Little Robert Manwill’s mother and her boyfriend are innocent until proven guilty, so my thoughts are about how any mother or caregiver could possibly harm a child. No answer of any kind comes to me.

The Morse and Boss families are also in my thoughts today as they once again must grapple with the loss of their children and the senselessness of their murders. No answer there, either.

Is there ever?

The last 18 months in Idaho have brought news of other murdered children. It was just last August that the serial killer and sex offender Joseph Duncan was convicted of kidnapping, raping and torturing eight-year-old Shasta Groene and her brother Dylan, killing Dylan in front of Shasta. He had killed their mother, her fiancé and their older brother before taking the children.

Duncan had molested, tortured and murdered other children before he was finally caught. He was sentenced to death in federal court.

Reporter Betsy Russell of the Spokane Spokesman-Review told me last year that covering the trial was horrifying. The stories of exactly how Duncan had committed his crimes had shaken her deeply.

I couldn’t watch the news reports and see the endearing faces of Shasta and Dylan over and over, and I’m sure I wasn’t the only one. And I got off the fence about the death penalty for the evil, monstrous Duncan.
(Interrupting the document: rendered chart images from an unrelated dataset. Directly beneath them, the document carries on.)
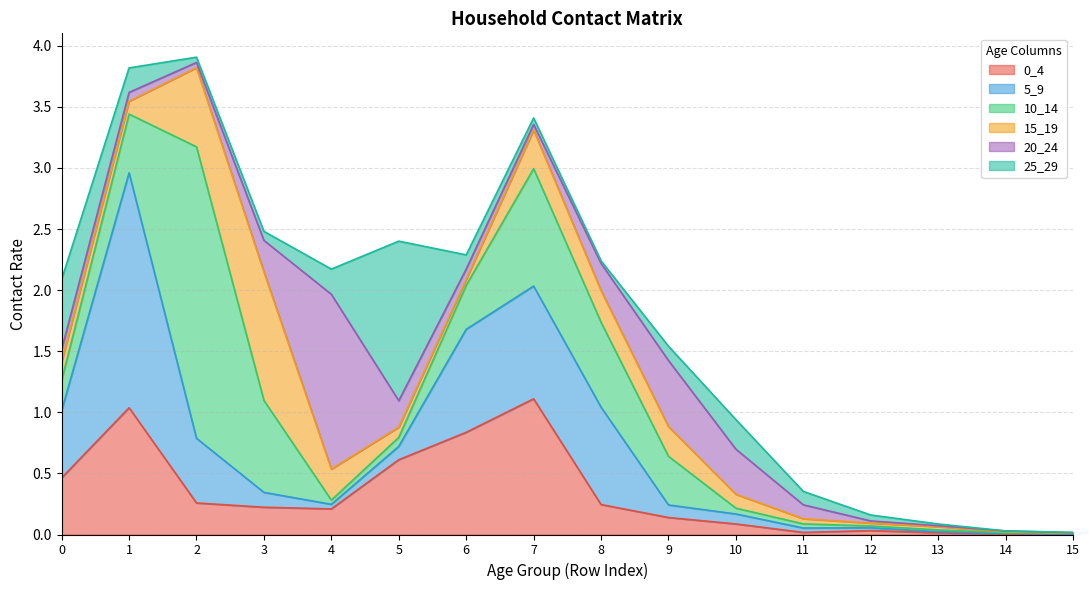

At which label is 20_24 closest to 0?

15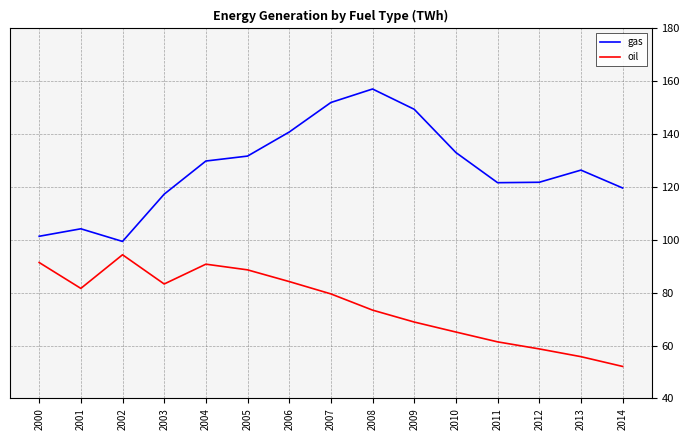

The gas series shows 188.5 at 2014. True or false?

False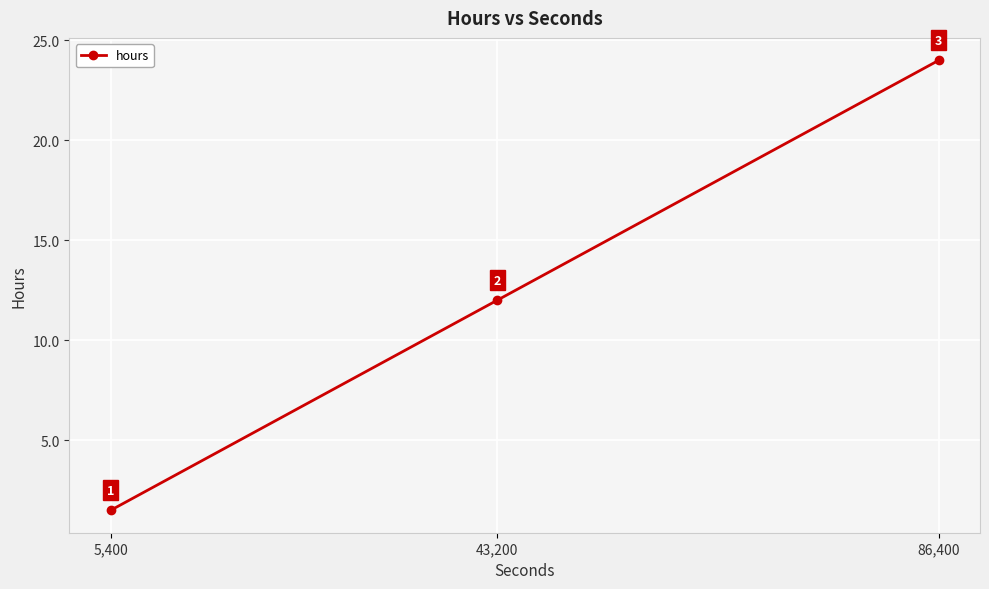

True or false: the data shows 18.3 at 43,200.

False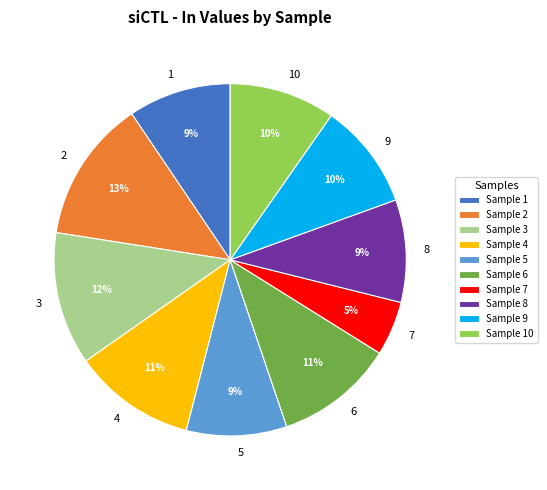

Does 7 account for over 50% of the chart?

No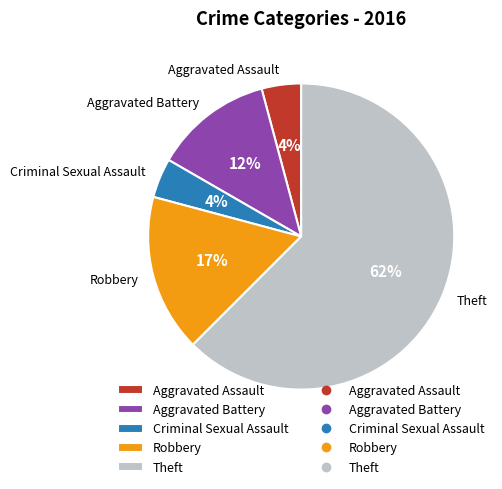

How many slices are in this pie chart?

5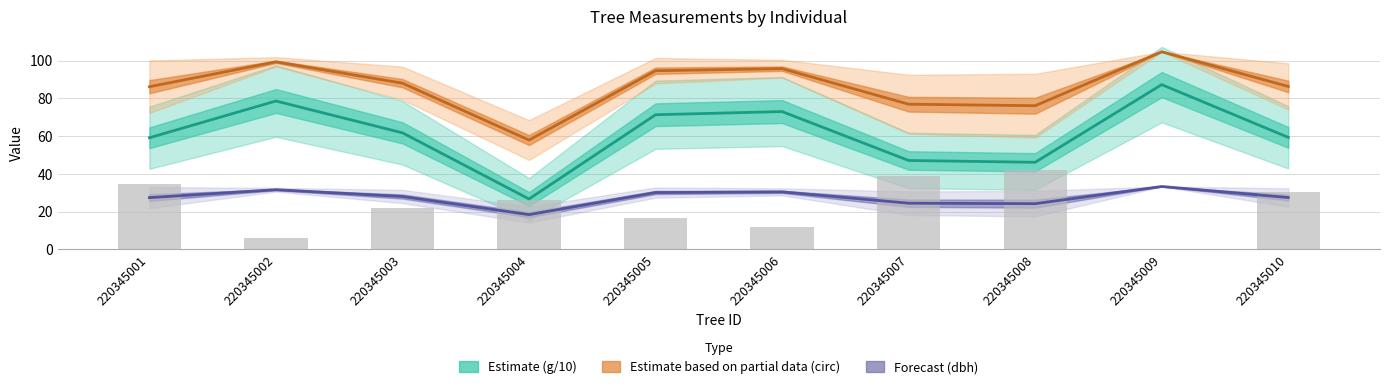

Reading left to right, what are all the values shown in this chart?

Estimate (g/10): 59.2	78.7	61.8	26.7	71.4	73.1	47.1	46.2	87.4	59.4
Estimate partial (circ): 86.2	99.4	88.1	58.0	94.7	95.8	77.0	76.2	104.8	86.4
Forecast (dbh): 27.4	31.6	28.1	18.4	30.1	30.5	24.5	24.2	33.4	27.5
Then this January, Robert Aragon and Kenneth Quintana were arrested for murder and felony injury to a child for allowing 11-year-old Sage Aragon and her brother Bear to walk 10 miles in the snow to their mother’s house – on Christmas Day. Sage died of hypothermia and was found in a snowdrift. Aragon, who says it was all a mixup with the children’s mother, has pleaded guilty and his trial is set for October 5.
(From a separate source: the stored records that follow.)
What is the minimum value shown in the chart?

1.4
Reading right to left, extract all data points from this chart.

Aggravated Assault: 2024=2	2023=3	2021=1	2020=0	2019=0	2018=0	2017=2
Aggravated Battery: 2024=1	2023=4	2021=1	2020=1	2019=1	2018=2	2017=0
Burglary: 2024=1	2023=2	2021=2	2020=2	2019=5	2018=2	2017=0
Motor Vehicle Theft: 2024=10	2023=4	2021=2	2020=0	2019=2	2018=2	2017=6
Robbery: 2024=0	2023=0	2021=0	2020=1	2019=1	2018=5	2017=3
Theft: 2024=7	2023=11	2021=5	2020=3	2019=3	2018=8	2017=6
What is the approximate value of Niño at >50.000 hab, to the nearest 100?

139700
Dad didn’t even call Mom to find out if the kids had arrived.

Ten miles. In the snow. 11 years old. WTF?

Naturally, there are other crimes not listed here which are also tragic; these are just the most infamous which involve children.
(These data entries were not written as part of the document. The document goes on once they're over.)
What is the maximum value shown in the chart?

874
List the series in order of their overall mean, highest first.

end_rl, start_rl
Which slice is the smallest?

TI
Idaho’s murder rate of 3.3 per 100,000 people compares to the national average of 5.6, ranking Idaho 32 out of 50.  (Highest – Louisiana at 14.2; lowest – New Hampshire at 1.1 Montana is 1.5, #48.) 2007 numbers from the Death Penalty Information Center. So we by no means have more tragedies than many other states.

Which doesn’t help at all.

My late father and political hero firmly believed that all – and he meant ALL - political decisions should be made after asking one question:  How does this affect children?  He believed in as little government interference as possible, except when it came to protecting people from harm, especially children. Then, he felt, it was the proper role of government to step in.

I agree, and wonder why Idaho has no agency with adequate funds to have carefully overseen the safety of Robert Manwill. How was it that his mother’s boyfriend, who along with her had a history of harming children, was allowed to live with and care for little Robert?

Where is Idaho’s mental health system with the money and jurisdiction to commit the paranoid schizophrenic John Delling to a decent locked mental illness facility before he could kill, which, knowing he was dangerous, was what his family wanted?

Could Sage Aragon’s death have been prevented by not allowing her to be in the custody of her father, who committed drug crimes in the 1990s and 2008?

The people to blame for the deaths of these children are not the state and privately funded agencies. But the commitment of citizens and legislators with the will to run top-drawer rescue and oversight agencies for children could have helped. Would Robert, David, Bradley, Sage and Dylan still be alive if Idaho had such a system? 

It’s possible. Rather than throw up our hands and say “forget it” because these systems couldn’t guarantee anything, which is true, and there will always be monsters, which is also true, we should say: it’s possible to save some children who could become victims, so we should try.

Other people’s children ARE our concern. To me, other people’s children in trouble are also our responsibility.

We shouldn’t just use the villagers to search for a dead child, we should be the village - made up of all of us - to protect and serve the living children of Idaho.